This book provides an answer to that question for Australia and provides guidance for all states that claim jurisdiction and authority over the traditional lands of Indigenous peoples. This includes Canada, New Zealand, and the United States, as well as those less often considered, such as Scandinavian and South American states.
By engaging directly with Indigenous Australians' nuanced and complex aspirations, this book presents a viable model for structural reform. It does so by adopting a distinctive and innovative approach: drawing on Indigenous scholarship globally it presents a coherent and compelling account of Indigenous peoples' political aspirations through the concept of sovereignty.
It then articulates those themes into a set of criteria legible to Australia's system of governance. This original perspective produces a culturally informed metric to assess institutional mechanisms and processes designed to empower Indigenous peoples.
Reflecting the Uluru Statement from the Heart's call for a First Nations Voice, the book applies the criteria to one specific institutional mechanism-Indigenous representative bodies. It analyses in detail the Aboriginal and Torres Strait Islander Commission and the Swedish Sami Parliament, a representative body for the Indigenous people of Sweden.

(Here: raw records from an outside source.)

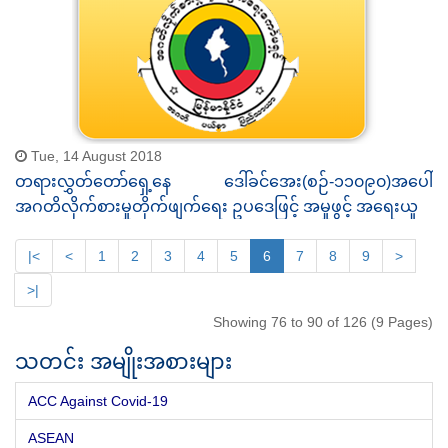
Tue, 14 August 2018
တရားလွှတ်တော်ရှေ့နေ ဒေါ်ခင်အေး(စဉ်-၁၁၀၉၀)အပေါ်
အဂတိလိုက်စားမှုတိုက်ဖျက်ရေး ဥပဒေဖြင့် အမှုဖွင့် အရေးယူ
|<
<
1
2
3
4
5
6
7
8
9
>
>|
Showing 76 to 90 of 126 (9 Pages)
သတင်း အမျိုးအစားများ
ACC Against Covid-19
ASEAN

In examining the Sami Parliament the book draws on a rich source of primary and secondary untranslated Swedish-language sources, resulting in the most comprehensive English language exploration of this unique institution.
Highlighting the opportunities and challenges of Indigenous representative bodies, the book concludes by presenting a novel and informed model for structural reform in Australia that meets Indigenous aspirations.